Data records
<<<<
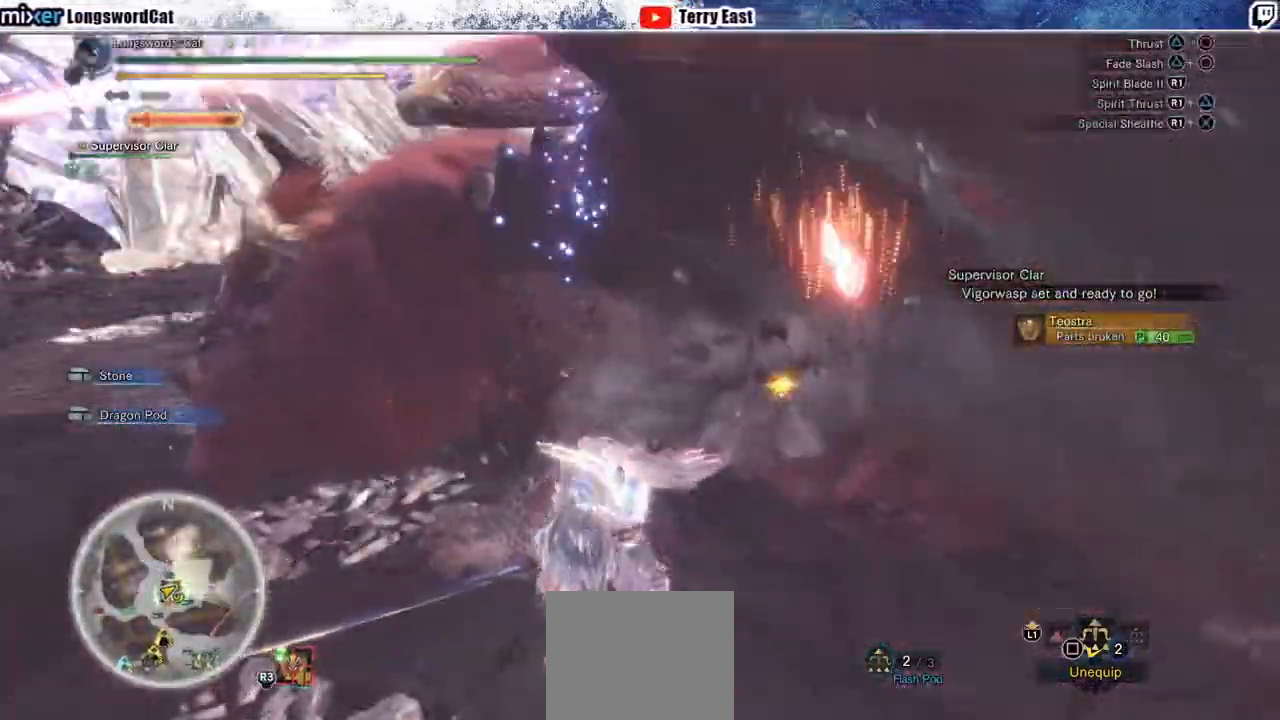
{"buttons": ["R1"], "left_stick": "center", "right_stick": "center", "events": [[67, "R1", "up"], [133, "R1", "down"], [233, "R1", "up"], [300, "R1", "down"], [400, "R1", "up"], [483, "R1", "down"]]}
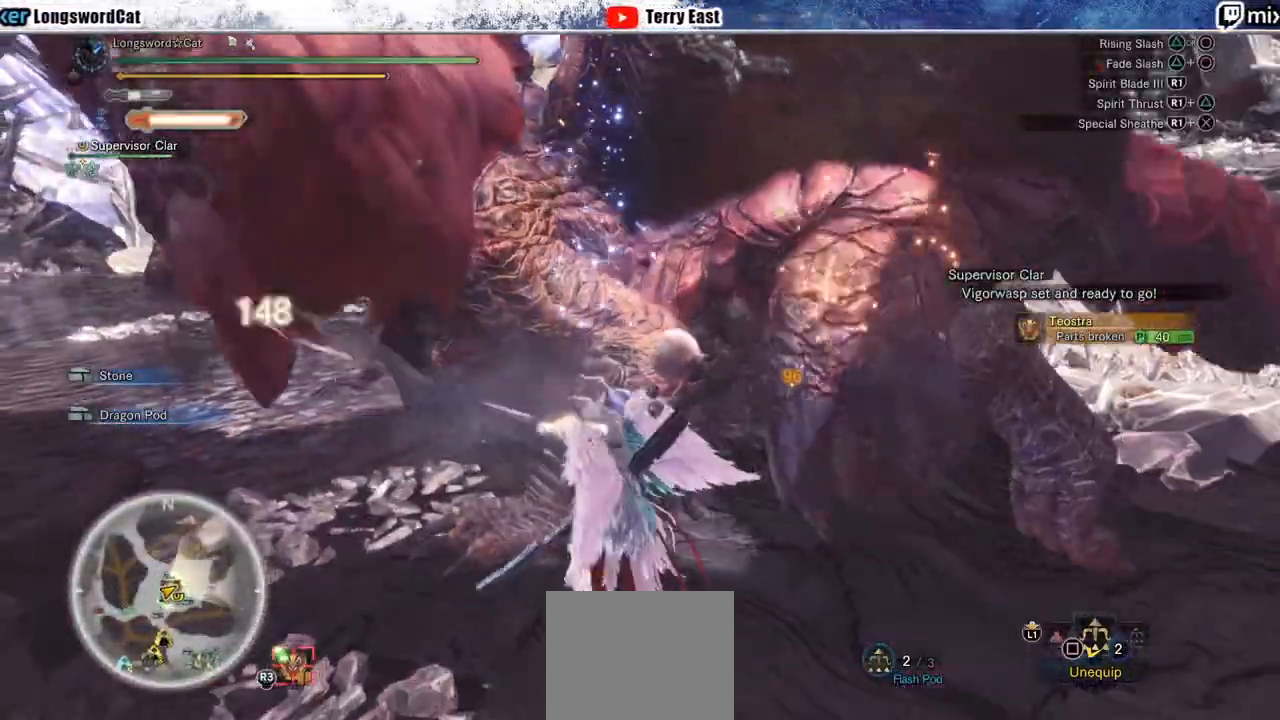
{"buttons": ["R1"], "left_stick": "up-right", "right_stick": "center", "events": [[67, "R1", "up"], [150, "R1", "down"], [150, "left_stick", "up-right"], [250, "R1", "up"], [300, "R1", "down"], [383, "R1", "up"], [450, "R1", "down"]]}
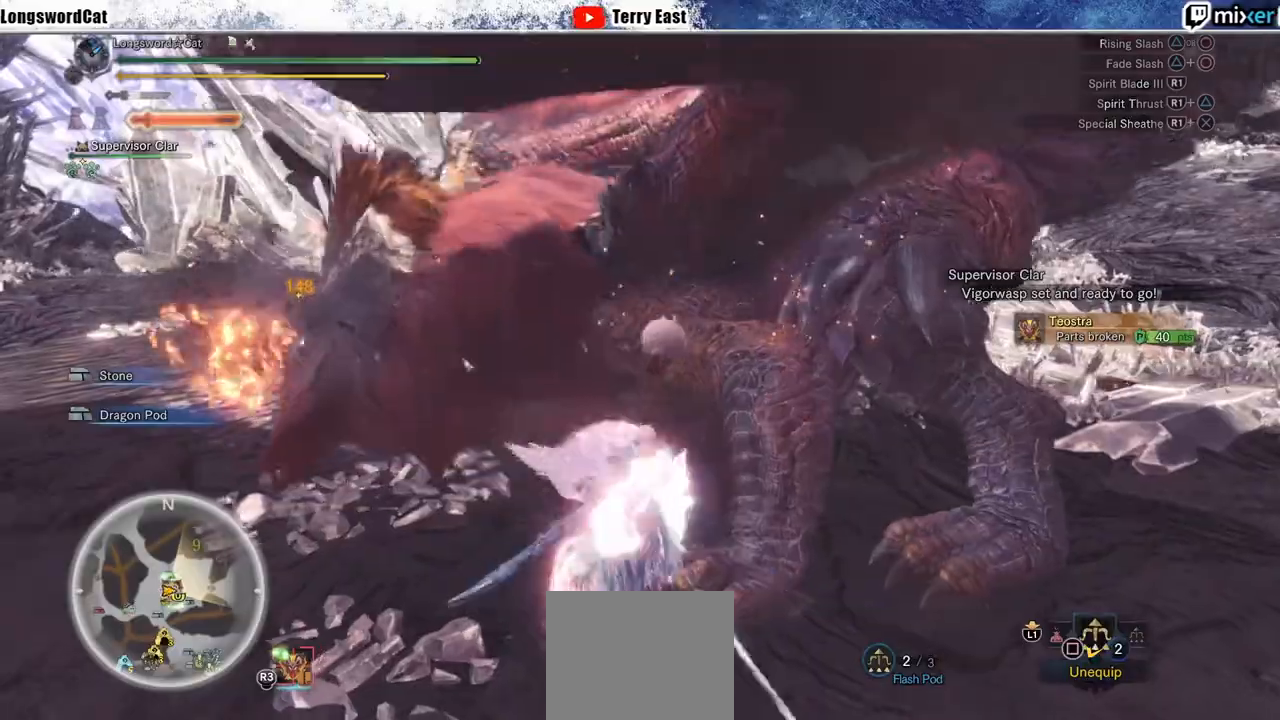
{"buttons": ["R1"], "left_stick": "center", "right_stick": "center", "events": [[50, "R1", "up"], [117, "R1", "down"], [217, "R1", "up"], [300, "R1", "down"], [383, "R1", "up"], [467, "R1", "down"], [500, "left_stick", "center"]]}
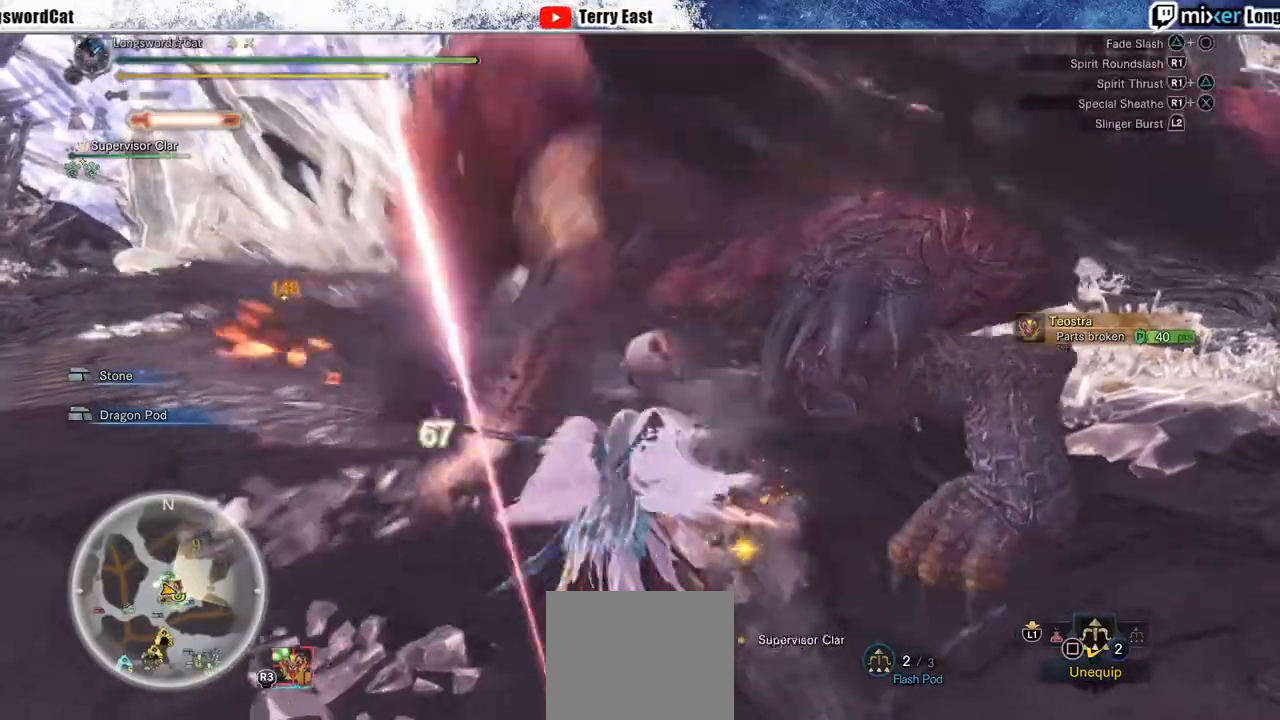
{"buttons": [], "left_stick": "center", "right_stick": "center", "events": [[50, "R1", "up"], [117, "R1", "down"], [200, "R1", "up"]]}
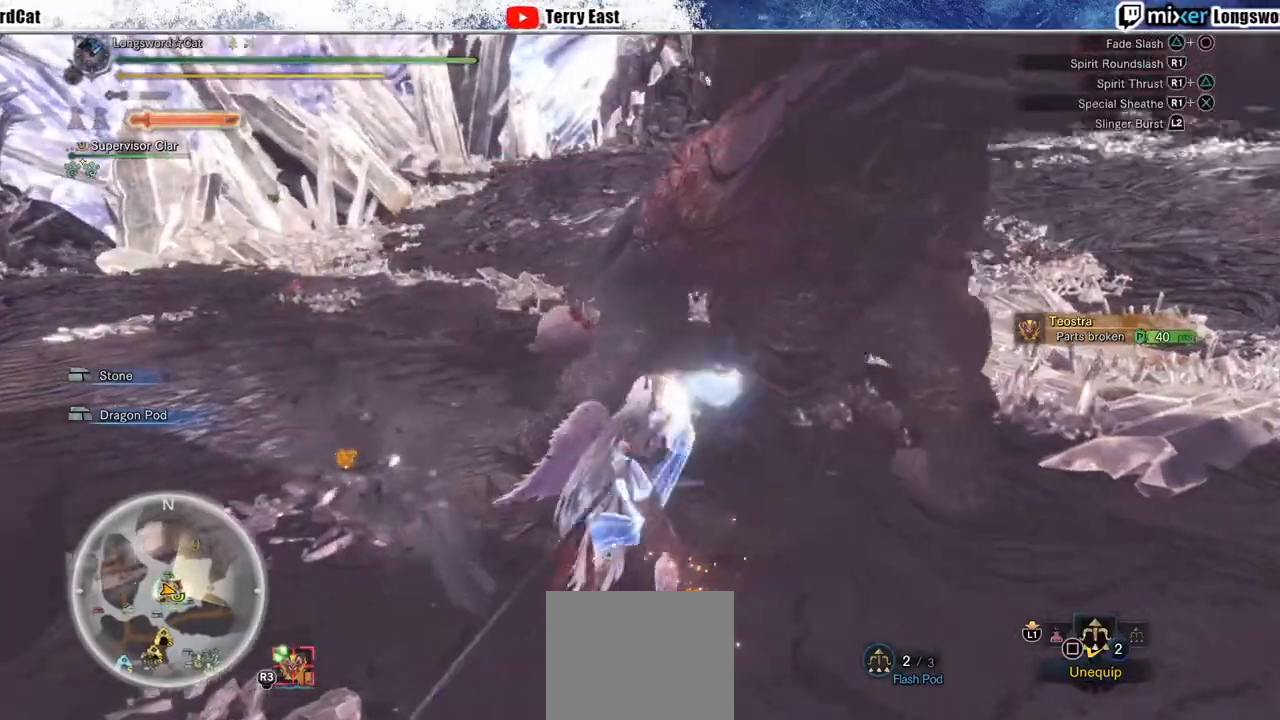
{"buttons": ["R1"], "left_stick": "up", "right_stick": "center", "events": [[50, "DPAD_RIGHT", "down"], [100, "DPAD_RIGHT", "up"], [167, "R1", "down"], [233, "R1", "up"], [333, "R1", "down"], [417, "R1", "up"], [433, "left_stick", "up"], [483, "R1", "down"]]}
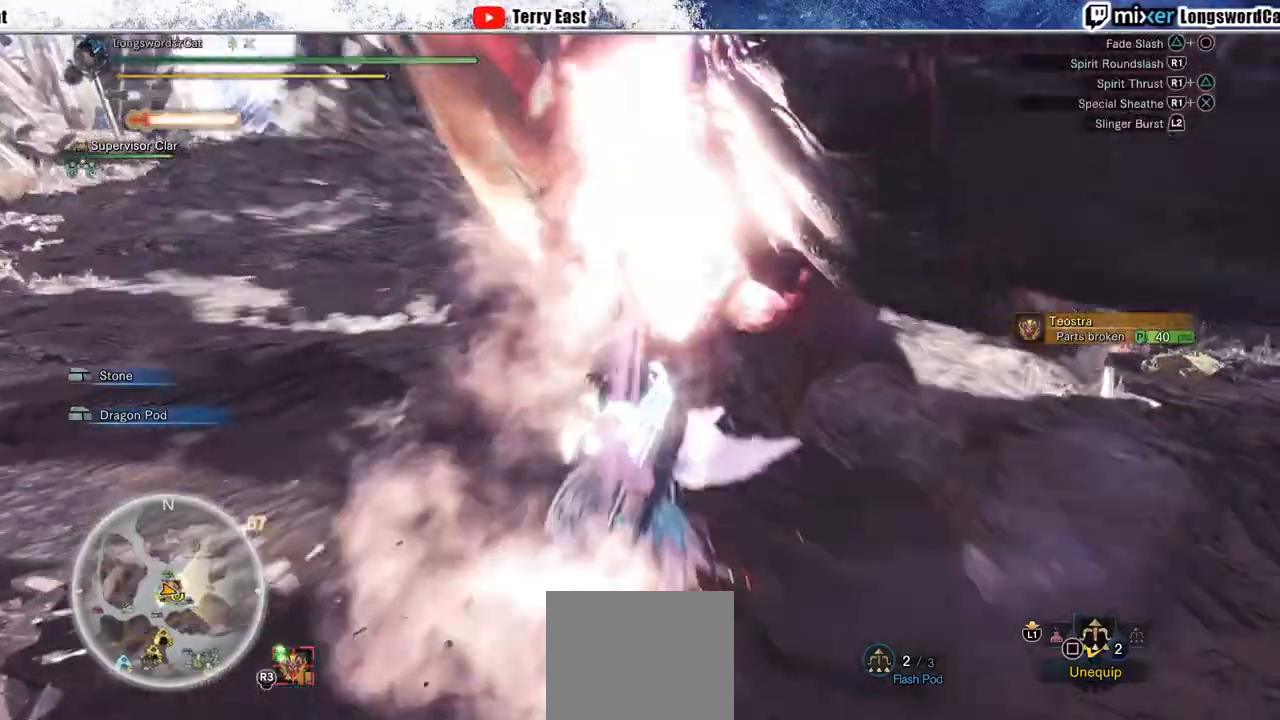
{"buttons": ["R1"], "left_stick": "up", "right_stick": "center", "events": [[83, "R1", "up"], [150, "R1", "down"], [217, "R1", "up"], [300, "R1", "down"], [383, "R1", "up"], [467, "R1", "down"]]}
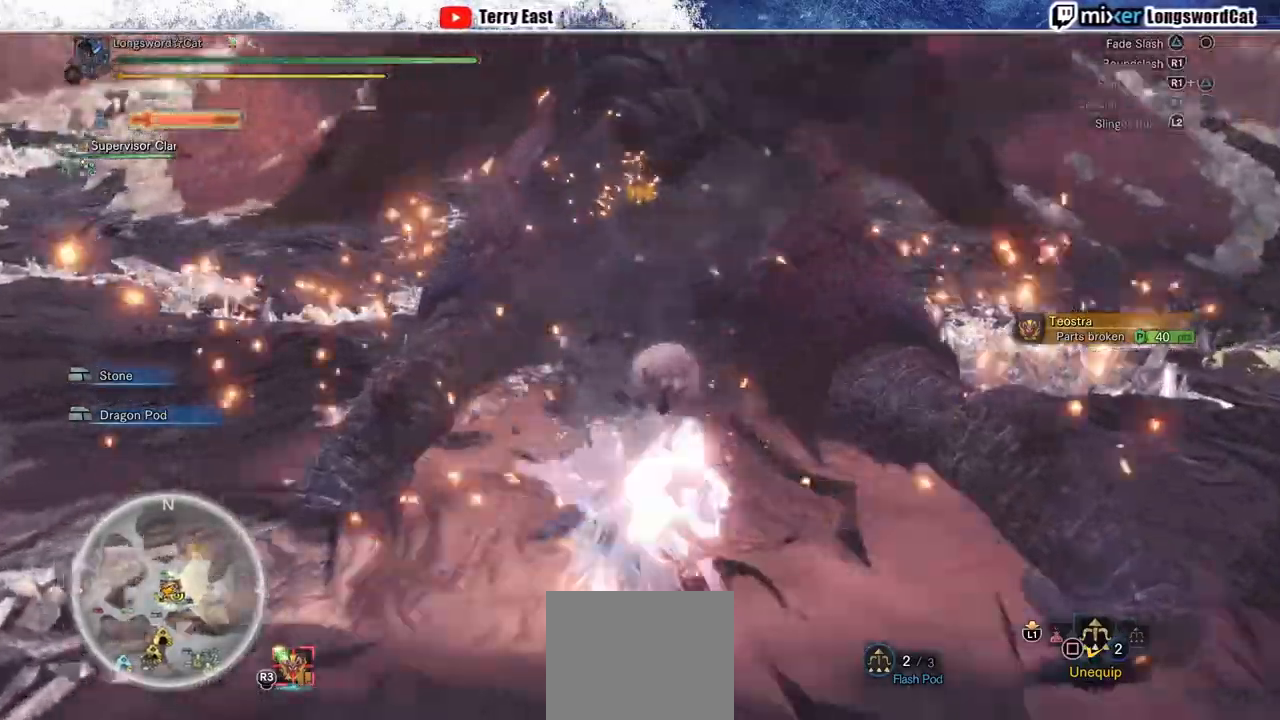
{"buttons": ["CROSS", "R1"], "left_stick": "up", "right_stick": "center", "events": [[67, "R1", "up"], [267, "R1", "down"], [300, "CROSS", "down"], [367, "CROSS", "up"], [433, "CROSS", "down"]]}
>>>>
*What you are asked to do*: Give the entries again exactly, but skip every image.

*Task answer*:
{"buttons": ["R1"], "left_stick": "center", "right_stick": "center", "events": [[67, "R1", "up"], [133, "R1", "down"], [233, "R1", "up"], [300, "R1", "down"], [400, "R1", "up"], [483, "R1", "down"]]}
{"buttons": ["R1"], "left_stick": "up-right", "right_stick": "center", "events": [[67, "R1", "up"], [150, "R1", "down"], [150, "left_stick", "up-right"], [250, "R1", "up"], [300, "R1", "down"], [383, "R1", "up"], [450, "R1", "down"]]}
{"buttons": ["R1"], "left_stick": "center", "right_stick": "center", "events": [[50, "R1", "up"], [117, "R1", "down"], [217, "R1", "up"], [300, "R1", "down"], [383, "R1", "up"], [467, "R1", "down"], [500, "left_stick", "center"]]}
{"buttons": [], "left_stick": "center", "right_stick": "center", "events": [[50, "R1", "up"], [117, "R1", "down"], [200, "R1", "up"]]}
{"buttons": ["R1"], "left_stick": "up", "right_stick": "center", "events": [[50, "DPAD_RIGHT", "down"], [100, "DPAD_RIGHT", "up"], [167, "R1", "down"], [233, "R1", "up"], [333, "R1", "down"], [417, "R1", "up"], [433, "left_stick", "up"], [483, "R1", "down"]]}
{"buttons": ["R1"], "left_stick": "up", "right_stick": "center", "events": [[83, "R1", "up"], [150, "R1", "down"], [217, "R1", "up"], [300, "R1", "down"], [383, "R1", "up"], [467, "R1", "down"]]}
{"buttons": ["CROSS", "R1"], "left_stick": "up", "right_stick": "center", "events": [[67, "R1", "up"], [267, "R1", "down"], [300, "CROSS", "down"], [367, "CROSS", "up"], [433, "CROSS", "down"]]}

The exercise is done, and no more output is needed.